### Arbeitsaufträge
A. Beantworte anhand des Textauszugs die folgenden Fragen:
(i) Wie viele Familien könnten sich zusammentun, um einer Flüchtlingsfamilie beim Ankommen zu helfen?
(ii) Welchen Namen gibt Scott Peck dem im Gemeinschaftsbildungsprozess bewusst kreierten Forschungsraum?
(iii) Wie viele Menschen fungieren als eine Art »Reisebegleitung«?
B. Gib jede Zeile zurück, in der die Zeichenfolge „گروهی“ vorkommt.

### Ausgewählter Textauszug
◆ ◆ ◆ ◆

Beim aktuellen Blick in die Welt könnte es zum Beispiel bedeuten, denen, die an unsere Tür klopfen und um Hilfe bitten, ganz selbstverständlich zu öffnen und mit ihnen unseren Reichtum und Überfluss zu teilen. Was wäre, wenn wir die Flüchtlinge nicht mehr als Fremde betrachteten, sondern als Teil der großen Menschheitsfamilie? Es könnten sich wohl jeweils drei Familien zusammentun und einer Flüchtlingsfamilie beim Ankommen in der Fremde helfen. Wir haben genug, um zu teilen, auch genug Platz – ganze Landstriche stehen leer!
Die Erde – eine große Gemeinschaft. Welch wunderbare Vision! Doch wie gelangen wir dahin?

Authentisch werden
Als ich vor zehn Jahren am Gemeinschaftsbildungsprozess nach Scott Peck im Ökodorf Sieben Linden teilnahm, war ich sofort von der Einfachheit, vom Forschergeist und der Ernsthaftigkeit des »Community Building« begeistert – und das ist bis heute so geblieben.
Scott Peck nennt den im Gemeinschaftsbildungsprozess bewusst kreierten Forschungsraum »Laboratorium für persönliche Abrüstung«. Gemeint ist damit ein ehrliches Miteinander. Dieses bedarf der wahrhaftigen Kommunikation – jenseits von Hierarchie und Verteidigung. Peck sieht den Aufbau von authentischer Gemeinschaft sogar als »wichtigste Voraussetzung zur Rettung der Welt«, da erst die Erfahrung eines friedvollen Miteinanders die Vision von einer brüderlichen und schwesterlichen Welt des Teilens möglich machte.
Um dahin zu gelangen, sind der Wille zur Gemeinschaft trotz aller Verschiedenheit und auch die Bereitschaft, um die persönliche Wahrheit zu ringen, nötig. Das schließt die verdrängten und beschönigten Aspekte unseres Menschseins ein, die Schatten, die – wenn sie ausgesprochen werden – das Risiko beinhalten, nicht verstanden, nicht geliebt, ja: abgelehnt zu werden. Meist geschieht jedoch das Gegenteil: Annahme. Doch genau dafür braucht man den Mut, sich mit allen Facetten zu zeigen. So lautet eine der wichtigsten Empfehlungen für den Prozess: »Riskiere etwas!«
Zwei Menschen fungieren als eine Art »Reisebegleitung«. Sie übernehmen jedoch keine Führung und Leitung im üblichen Sinn, da die Verantwortung für das Gelingen des Prozesses jedem einzelnen Gruppenmitglied paritätisch zugesprochen wird. Es ist spannend, welches Potenzial sich in den Menschen zeigt, wenn es niemanden mehr gibt, der vor­angeht, keine mehr, die vorgibt zu wissen, wie »es« geht oder wie der Karren aus dem Dreck zu ziehen ist – das ist vielleicht die derzeitig ehrlichste Standortbestimmung der menschlichen Spezies.

◆ ◆ ◆ ◆

### Dateneinträge

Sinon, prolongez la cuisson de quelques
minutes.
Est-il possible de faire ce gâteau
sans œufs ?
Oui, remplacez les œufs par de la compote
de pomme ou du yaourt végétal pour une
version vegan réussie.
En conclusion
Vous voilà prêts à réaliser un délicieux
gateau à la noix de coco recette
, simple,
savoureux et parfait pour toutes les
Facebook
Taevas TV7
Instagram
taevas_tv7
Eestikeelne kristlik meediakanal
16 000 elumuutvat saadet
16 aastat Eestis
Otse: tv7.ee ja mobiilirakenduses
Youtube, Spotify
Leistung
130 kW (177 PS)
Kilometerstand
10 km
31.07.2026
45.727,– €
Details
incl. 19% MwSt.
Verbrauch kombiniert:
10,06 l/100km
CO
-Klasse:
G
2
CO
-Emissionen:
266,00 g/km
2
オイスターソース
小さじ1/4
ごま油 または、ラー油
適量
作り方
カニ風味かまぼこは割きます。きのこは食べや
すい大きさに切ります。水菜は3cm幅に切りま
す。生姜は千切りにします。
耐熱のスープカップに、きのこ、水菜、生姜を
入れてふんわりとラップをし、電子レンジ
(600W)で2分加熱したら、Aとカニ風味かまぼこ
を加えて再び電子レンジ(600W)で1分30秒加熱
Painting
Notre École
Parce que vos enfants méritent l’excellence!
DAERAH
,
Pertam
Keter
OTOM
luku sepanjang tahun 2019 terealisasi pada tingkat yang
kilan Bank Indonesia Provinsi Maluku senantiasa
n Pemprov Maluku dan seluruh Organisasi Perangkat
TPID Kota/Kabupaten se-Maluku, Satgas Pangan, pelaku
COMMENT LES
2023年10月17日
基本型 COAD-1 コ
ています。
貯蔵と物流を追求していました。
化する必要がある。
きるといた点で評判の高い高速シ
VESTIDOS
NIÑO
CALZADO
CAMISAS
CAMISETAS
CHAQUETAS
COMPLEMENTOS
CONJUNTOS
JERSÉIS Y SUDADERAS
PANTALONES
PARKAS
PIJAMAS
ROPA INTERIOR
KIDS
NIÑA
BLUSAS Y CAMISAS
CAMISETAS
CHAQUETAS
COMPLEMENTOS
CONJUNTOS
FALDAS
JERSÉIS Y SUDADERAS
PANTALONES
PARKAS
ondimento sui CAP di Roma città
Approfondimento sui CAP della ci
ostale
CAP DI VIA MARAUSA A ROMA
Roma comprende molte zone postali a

◆ ◆ ◆ ◆

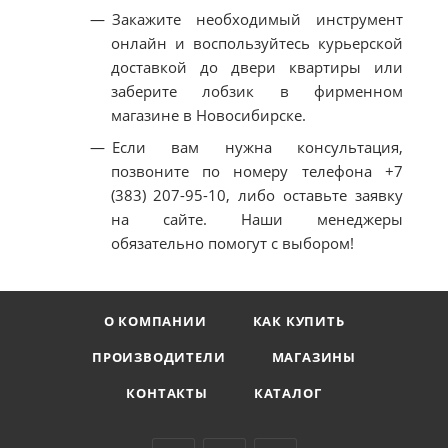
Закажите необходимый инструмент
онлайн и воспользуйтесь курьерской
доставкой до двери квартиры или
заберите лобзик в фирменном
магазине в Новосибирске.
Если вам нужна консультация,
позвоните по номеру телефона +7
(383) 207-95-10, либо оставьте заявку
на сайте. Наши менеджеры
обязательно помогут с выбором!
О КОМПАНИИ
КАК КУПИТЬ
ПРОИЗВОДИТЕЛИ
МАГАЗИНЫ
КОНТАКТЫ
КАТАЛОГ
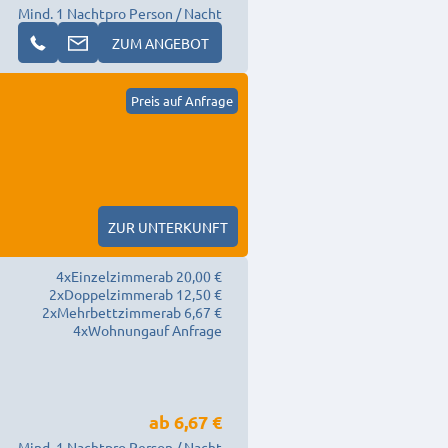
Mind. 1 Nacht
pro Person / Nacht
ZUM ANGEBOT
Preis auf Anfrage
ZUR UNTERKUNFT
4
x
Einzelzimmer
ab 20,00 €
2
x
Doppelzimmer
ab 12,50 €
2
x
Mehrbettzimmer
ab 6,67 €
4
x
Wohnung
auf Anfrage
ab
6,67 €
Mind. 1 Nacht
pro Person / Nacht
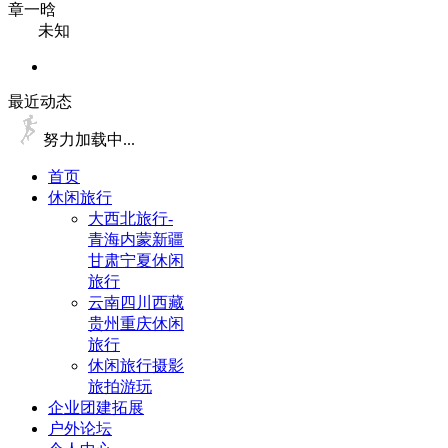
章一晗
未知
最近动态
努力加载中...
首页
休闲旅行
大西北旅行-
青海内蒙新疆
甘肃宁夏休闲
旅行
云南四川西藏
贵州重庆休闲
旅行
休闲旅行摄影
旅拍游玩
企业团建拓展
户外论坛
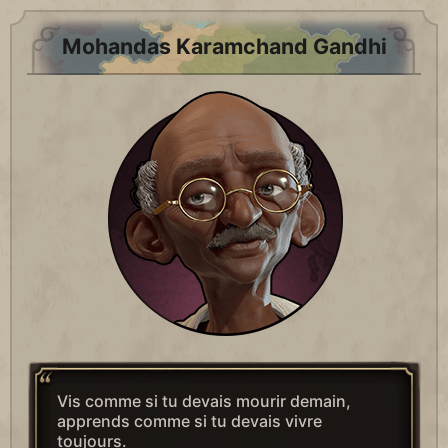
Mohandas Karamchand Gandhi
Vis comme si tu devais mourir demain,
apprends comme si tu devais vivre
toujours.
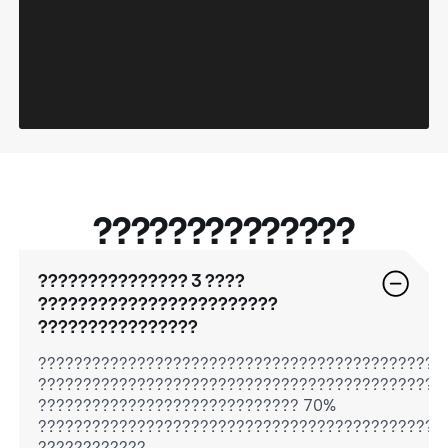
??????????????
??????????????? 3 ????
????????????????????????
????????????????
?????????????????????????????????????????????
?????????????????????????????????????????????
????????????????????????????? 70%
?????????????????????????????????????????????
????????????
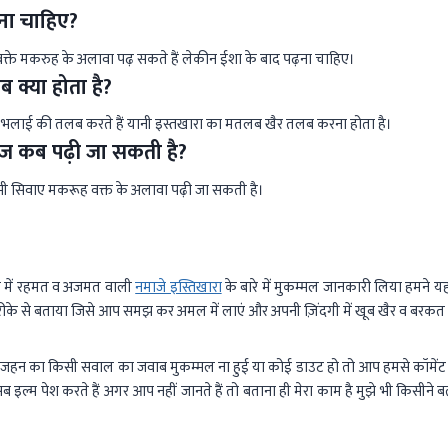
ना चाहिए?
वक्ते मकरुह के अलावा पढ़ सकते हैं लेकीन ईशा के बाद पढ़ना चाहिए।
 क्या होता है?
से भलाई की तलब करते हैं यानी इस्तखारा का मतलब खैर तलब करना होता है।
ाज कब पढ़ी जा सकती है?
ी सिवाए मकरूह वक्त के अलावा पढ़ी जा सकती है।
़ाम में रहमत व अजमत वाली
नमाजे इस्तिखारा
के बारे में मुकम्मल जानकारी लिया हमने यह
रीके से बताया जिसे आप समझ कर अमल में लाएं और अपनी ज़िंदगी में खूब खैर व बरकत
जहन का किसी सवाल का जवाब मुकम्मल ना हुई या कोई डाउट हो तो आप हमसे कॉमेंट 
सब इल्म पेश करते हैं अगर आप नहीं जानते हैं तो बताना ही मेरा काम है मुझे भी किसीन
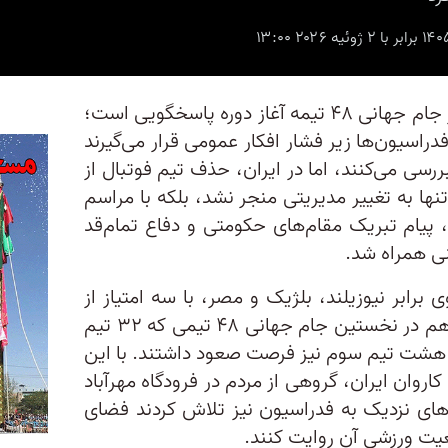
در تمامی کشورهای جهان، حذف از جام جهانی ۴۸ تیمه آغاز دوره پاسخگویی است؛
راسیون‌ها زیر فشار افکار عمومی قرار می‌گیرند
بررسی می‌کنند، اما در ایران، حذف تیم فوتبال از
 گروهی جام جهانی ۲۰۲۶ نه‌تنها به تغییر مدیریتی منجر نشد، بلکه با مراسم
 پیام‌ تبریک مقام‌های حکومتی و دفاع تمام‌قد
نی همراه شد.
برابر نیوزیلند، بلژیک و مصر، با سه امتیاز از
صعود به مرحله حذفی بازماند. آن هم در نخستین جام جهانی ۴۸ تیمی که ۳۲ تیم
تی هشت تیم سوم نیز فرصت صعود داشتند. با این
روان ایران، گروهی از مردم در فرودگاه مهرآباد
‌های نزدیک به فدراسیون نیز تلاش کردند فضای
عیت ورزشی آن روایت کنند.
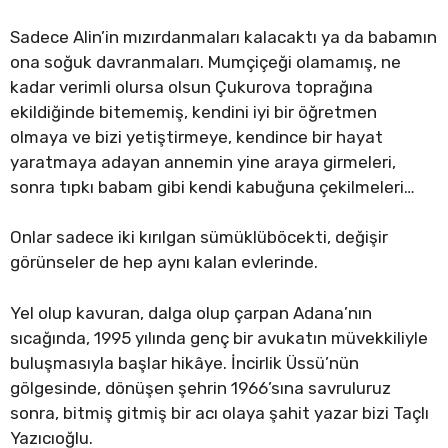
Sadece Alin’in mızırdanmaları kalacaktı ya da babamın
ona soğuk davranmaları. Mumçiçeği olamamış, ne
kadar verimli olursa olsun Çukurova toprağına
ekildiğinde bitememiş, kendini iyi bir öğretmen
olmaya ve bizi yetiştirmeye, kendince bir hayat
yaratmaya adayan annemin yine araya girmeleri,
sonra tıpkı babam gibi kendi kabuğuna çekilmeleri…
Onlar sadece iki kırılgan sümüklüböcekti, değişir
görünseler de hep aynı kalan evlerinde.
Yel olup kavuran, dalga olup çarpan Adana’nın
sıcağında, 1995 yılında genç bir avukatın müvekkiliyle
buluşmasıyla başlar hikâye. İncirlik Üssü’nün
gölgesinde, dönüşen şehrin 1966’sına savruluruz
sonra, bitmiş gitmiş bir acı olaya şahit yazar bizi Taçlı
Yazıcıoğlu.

◆ ◆ ◆ ◆

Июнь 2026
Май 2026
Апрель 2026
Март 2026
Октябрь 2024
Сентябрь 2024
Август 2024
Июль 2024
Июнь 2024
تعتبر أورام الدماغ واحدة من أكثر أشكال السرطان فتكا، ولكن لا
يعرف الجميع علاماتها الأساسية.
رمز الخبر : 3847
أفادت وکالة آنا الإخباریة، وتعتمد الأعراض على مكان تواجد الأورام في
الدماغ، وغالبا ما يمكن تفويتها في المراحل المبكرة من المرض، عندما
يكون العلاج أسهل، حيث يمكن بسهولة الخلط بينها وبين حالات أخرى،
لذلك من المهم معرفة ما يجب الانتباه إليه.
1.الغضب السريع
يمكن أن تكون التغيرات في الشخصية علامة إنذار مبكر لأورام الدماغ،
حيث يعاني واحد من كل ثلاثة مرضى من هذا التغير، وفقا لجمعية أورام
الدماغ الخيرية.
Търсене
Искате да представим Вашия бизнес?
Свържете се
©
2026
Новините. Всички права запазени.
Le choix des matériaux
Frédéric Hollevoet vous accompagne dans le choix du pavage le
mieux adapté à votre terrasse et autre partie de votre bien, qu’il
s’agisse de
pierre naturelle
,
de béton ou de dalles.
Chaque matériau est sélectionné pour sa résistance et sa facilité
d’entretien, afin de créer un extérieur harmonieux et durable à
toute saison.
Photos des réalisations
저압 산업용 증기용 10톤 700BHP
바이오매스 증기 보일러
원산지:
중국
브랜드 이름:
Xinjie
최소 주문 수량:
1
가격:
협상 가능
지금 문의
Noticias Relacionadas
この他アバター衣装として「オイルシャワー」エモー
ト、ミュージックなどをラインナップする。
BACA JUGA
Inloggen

◆ ◆ ◆ ◆

### Lösungen
A.
(i) Drei Familien.
(ii) »Laboratorium für persönliche Abrüstung«.
(iii) Zwei Menschen.

B.
 گروهی جام جهانی ۲۰۲۶ نه‌تنها به تغییر مدیریتی منجر نشد، بلکه با مراسم
روان ایران، گروهی از مردم در فرودگاه مهرآباد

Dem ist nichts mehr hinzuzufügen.